▸ PROBLEM 1
Answer these questions using the SB3 v1.6.0 release notes.
(a) What PyTorch version does SB3 now require?
(b) With CnnPolicy or MultiInputPolicy under SAC or DDPG/TD3, what is net_arch now set to by default?
(c) What tool was used to upgrade the code to Python 3.7+ syntax?

▸ SOURCE TEXT

..........

Release SB3 v1.6.0: Recurrent PPO (PPO LSTM), better defaults for learning from pixels with SAC/TD3 · DLR-RM/stable-baselines3

Breaking Changes:

Changed the way policy "aliases" are handled ("MlpPolicy", "CnnPolicy", ...), removing the former
register_policy helper, policy_base parameter and using policy_aliases static attributes instead (@Gregwar)
SB3 now requires PyTorch >= 1.11
Changed the default network architecture when using CnnPolicy or MultiInputPolicy with SAC or DDPG/TD3,
share_features_extractor is now set to False by default and the net_arch=[256, 256] (instead of net_arch=[] that was before)

Fixed saving and loading large policies greater than 2GB (@jkterry1, @ycheng517)
Fixed final goal selection strategy that did not sample the final achieved goal (@qgallouedec)
Fixed a bug with special characters in the tensorboard log name (@quantitative-technologies)
Fixed a bug in DummyVecEnv's and SubprocVecEnv's seeding function. None value was unchecked (@ScheiklP)
Fixed a bug where EvalCallback would crash when trying to synchronize VecNormalize stats when observation normalization was disabled
Added a check for unbounded actions
Fixed issues due to newer version of protobuf (tensorboard) and sphinx
Fix exception causes all over the codebase (@cool-RR)
Prohibit simultaneous use of optimize_memory_usage and handle_timeout_termination due to a bug (@MWeltevrede)
Fixed a bug in kl_divergence check that would fail when using numpy arrays with MultiCategorical distribution

Upgraded to Python 3.7+ syntax using pyupgrade
Removed redundant double-check for nested observations from BaseAlgorithm._wrap_env (@TibiGG)

..........

Plain-text document sources
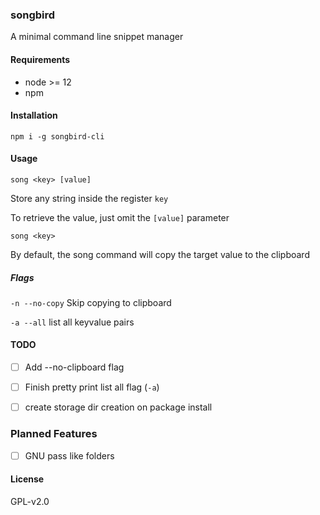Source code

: ### songbird

A minimal command line snippet manager

#### Requirements
* node >= 12
* npm

#### Installation
`npm i -g songbird-cli`

#### Usage

`song <key> [value]`

Store any string inside the register `key`

To retrieve the value, just omit the `[value]` parameter

`song <key>`

By default, the song command will copy the target value to the clipboard

##### Flags

`-n --no-copy` Skip copying to clipboard

`-a --all` list all keyvalue pairs


#### TODO
- [ ] Add --no-clipboard flag

- [ ] Finish pretty print list all flag (`-a`)

- [ ] create storage dir creation on package install

### Planned Features

- [ ] GNU pass like folders

#### License

GPL-v2.0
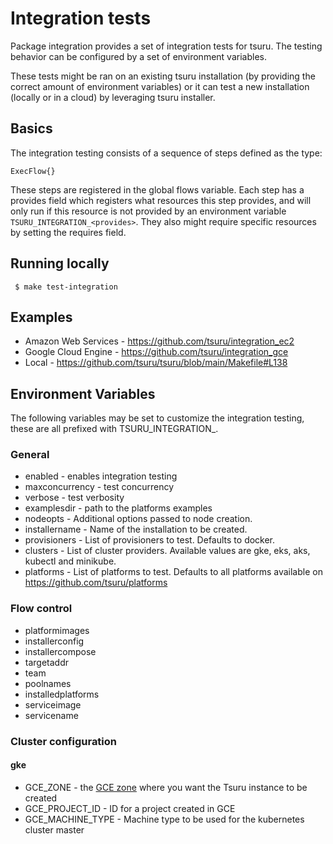 # Integration tests

Package integration provides a set of integration tests for tsuru. The testing behavior
can be configured by a set of environment variables.

These tests might be ran on an existing tsuru installation (by providing the correct amount
of environment variables) or it can test a new installation (locally or in a cloud) by
leveraging tsuru installer.

## Basics

The integration testing consists of a sequence of steps defined as the type:

	ExecFlow{}

These steps are registered in the global flows variable. Each step has a provides
field which registers what resources this step provides, and will only run if this resource is
not provided by an environment variable `TSURU_INTEGRATION_<provides>`. They also might require specific
resources by setting the requires field.

## Running locally

` $ make test-integration`

## Examples

- Amazon Web Services - https://github.com/tsuru/integration_ec2
- Google Cloud Engine - https://github.com/tsuru/integration_gce
- Local -	https://github.com/tsuru/tsuru/blob/main/Makefile#L138

## Environment Variables

The following variables may be set to customize the integration testing, these are all prefixed with
TSURU_INTEGRATION_.

### General

- enabled - enables integration testing
- maxconcurrency - test concurrency
- verbose - test verbosity
- examplesdir - path to the platforms examples
- nodeopts - Additional options passed to node creation.
- installername - Name of the installation to be created.
- provisioners - List of provisioners to test. Defaults to docker.
- clusters - List of cluster providers. Available values are gke, eks, aks, kubectl and minikube.
- platforms - List of platforms to test. Defaults to all platforms available on https://github.com/tsuru/platforms

### Flow control

- platformimages
- installerconfig
- installercompose
- targetaddr
- team
- poolnames
- installedplatforms
- serviceimage
- servicename

### Cluster configuration

#### gke

- GCE_ZONE - the [GCE zone](https://cloud.google.com/compute/docs/regions-zones/regions-zones) where you want the Tsuru instance to be created
- GCE_PROJECT_ID - ID for a project created in GCE
- GCE_MACHINE_TYPE - Machine type to be used for the kubernetes cluster master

..........

▸ PROBLEM 2
Write out the records from the line that contains "By default, the" through the line that contains "- [ ] GNU pass like folders", reproducing those lines without any change.

▸ REPLY 1
(a) PyTorch 1.11 or newer (>= 1.11).
(b) net_arch=[256, 256].
(c) pyupgrade.

▸ REPLY 2
By default, the song command will copy the target value to the clipboard

##### Flags

`-n --no-copy` Skip copying to clipboard

`-a --all` list all keyvalue pairs


#### TODO
- [ ] Add --no-clipboard flag

- [ ] Finish pretty print list all flag (`-a`)

- [ ] create storage dir creation on package install

### Planned Features

- [ ] GNU pass like folders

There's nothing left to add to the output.